### About this task:
Apart from the pictures, the listing is to be returned exactly.

### Provided material:
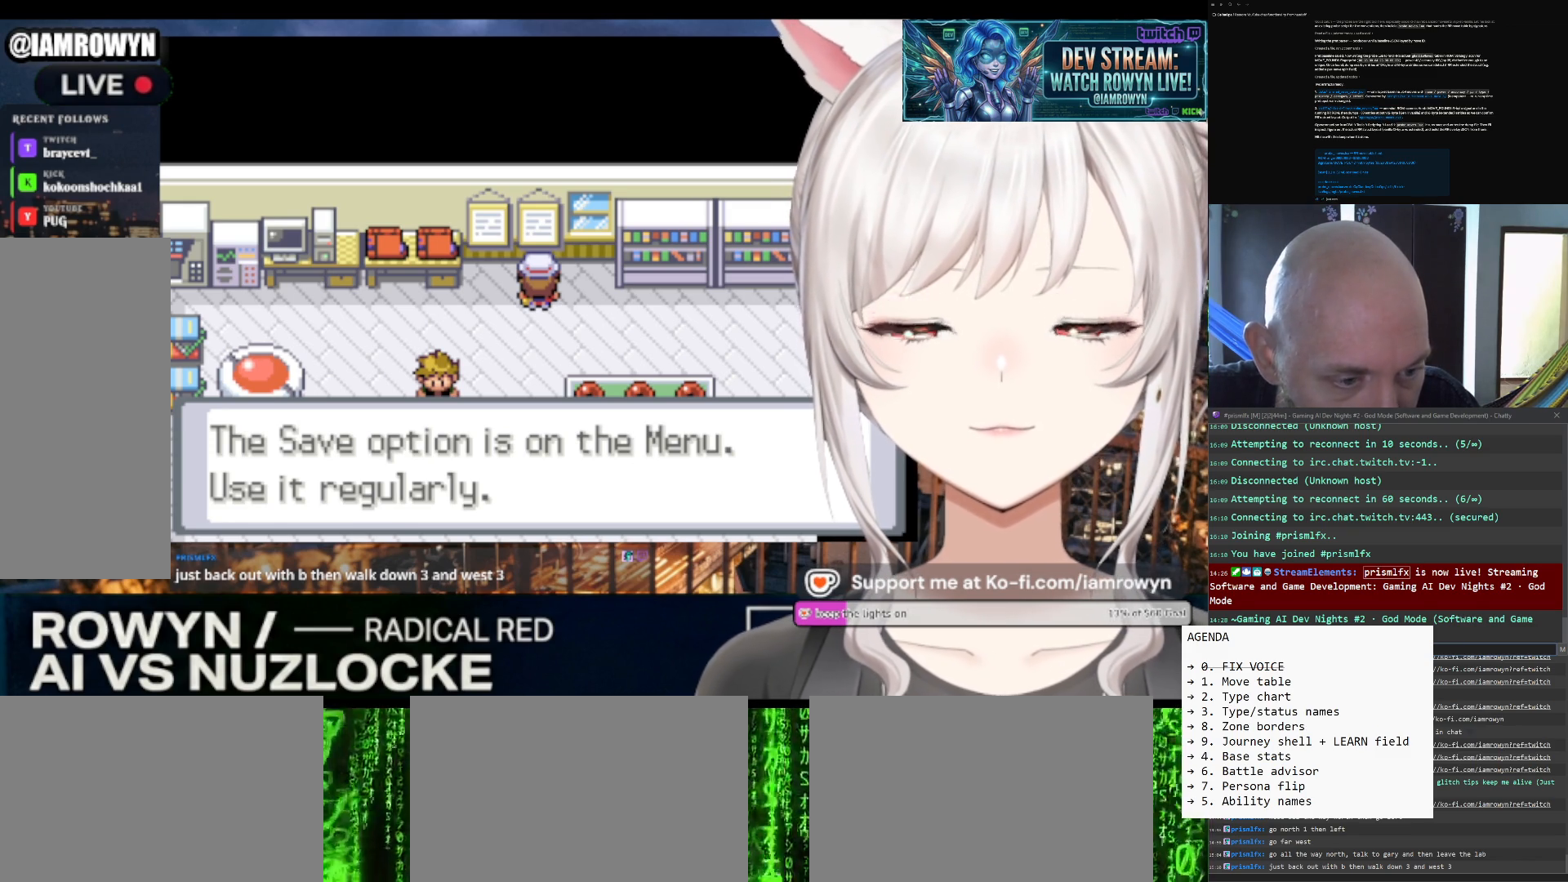
{"buttons": ["DPAD_UP"], "events": []}
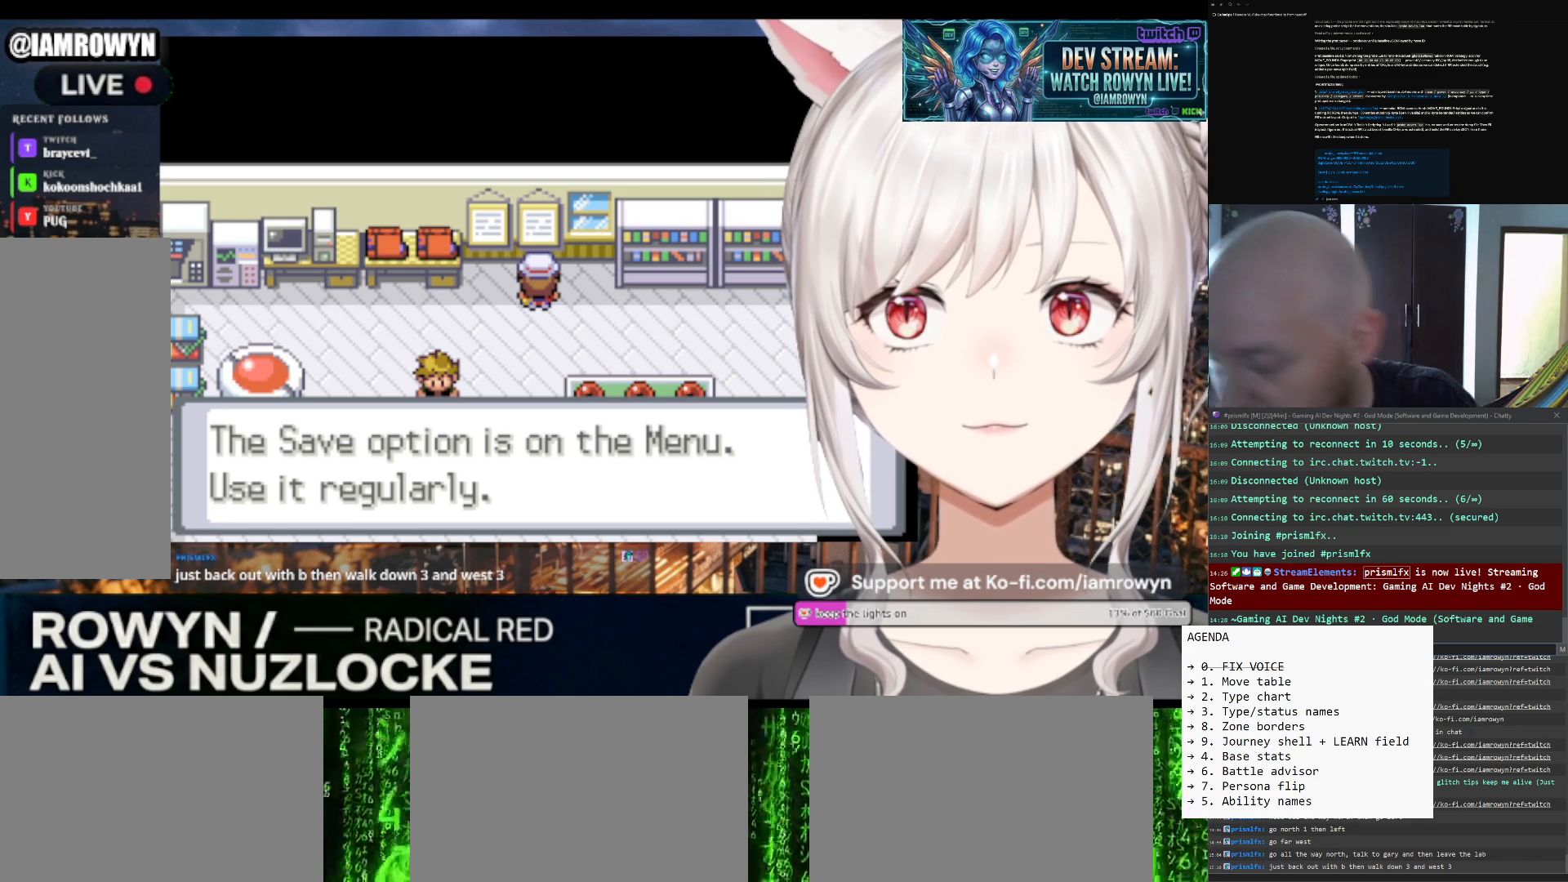
{"buttons": ["DPAD_UP"], "events": []}
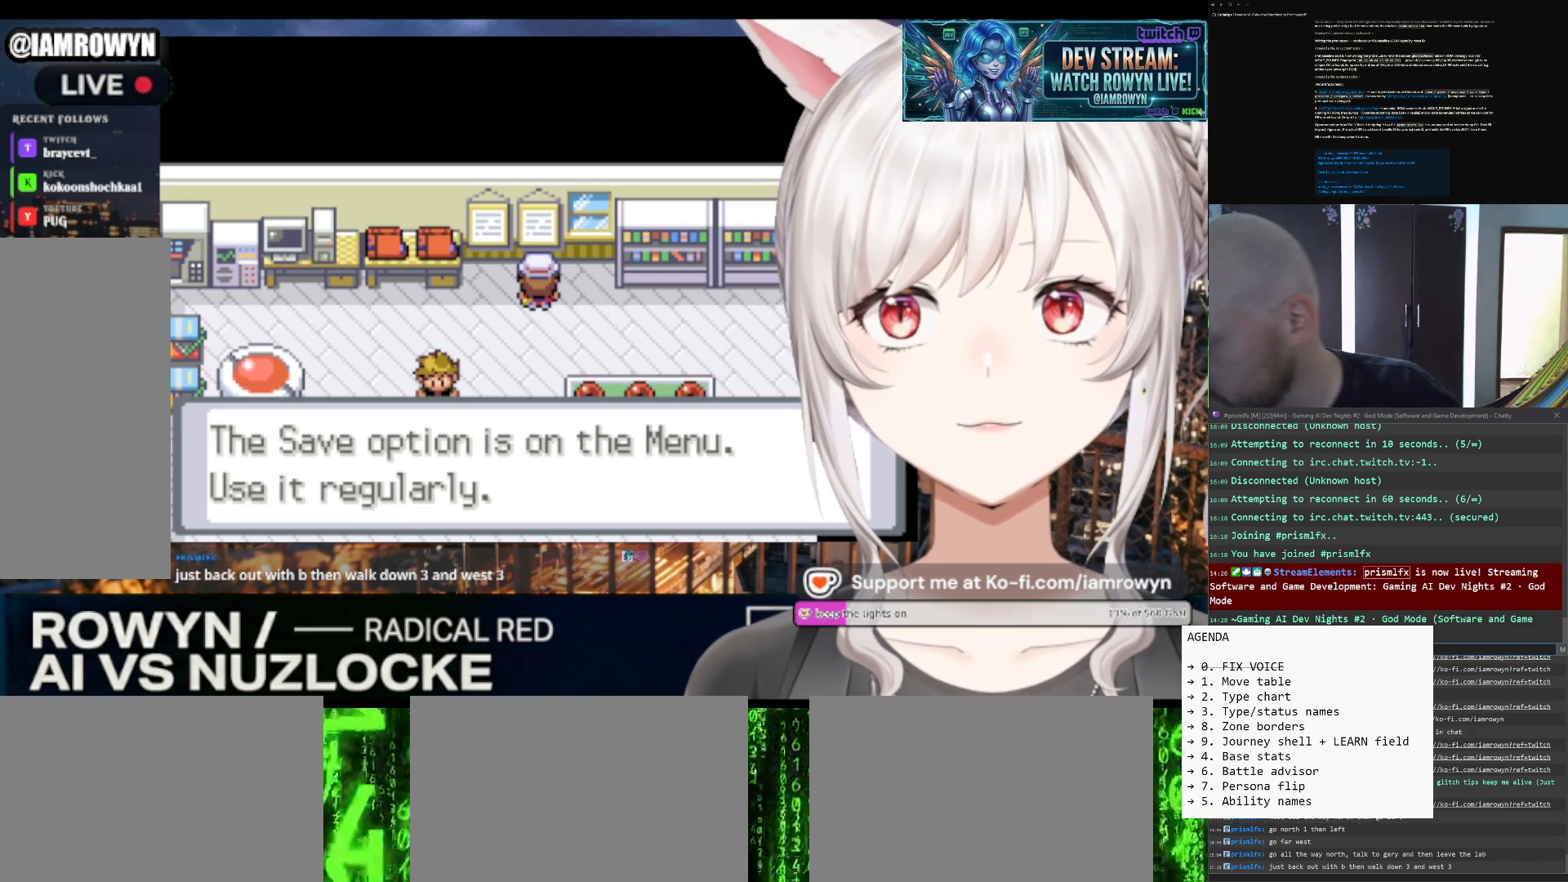
{"buttons": ["DPAD_UP"], "events": []}
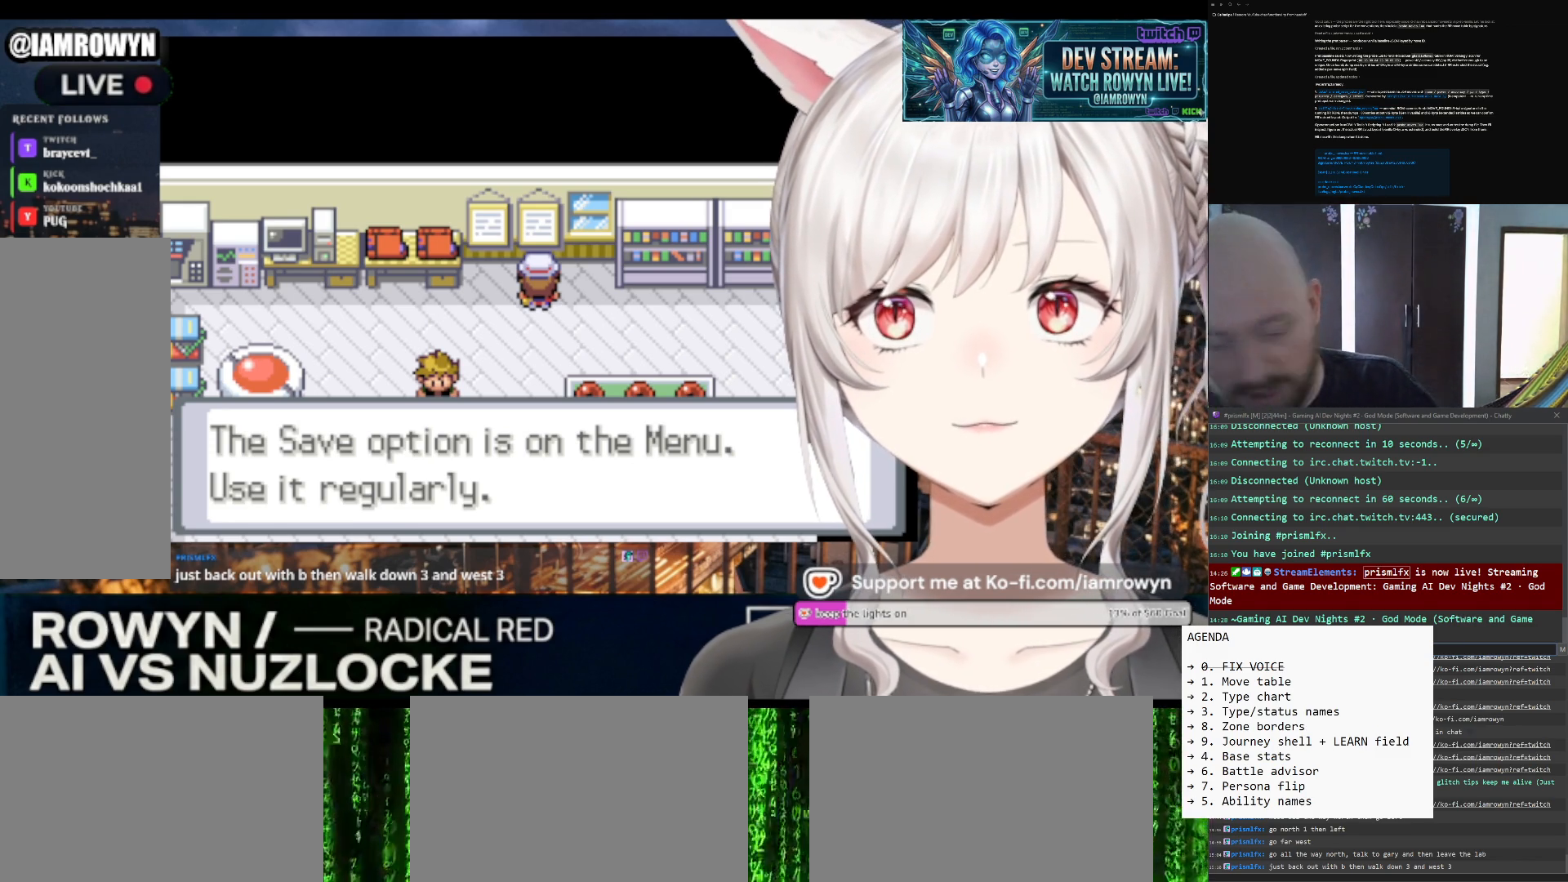
{"buttons": ["DPAD_UP"], "events": []}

### Answer box:
{"buttons": ["DPAD_UP"], "events": []}
{"buttons": ["DPAD_UP"], "events": []}
{"buttons": ["DPAD_UP"], "events": []}
{"buttons": ["DPAD_UP"], "events": []}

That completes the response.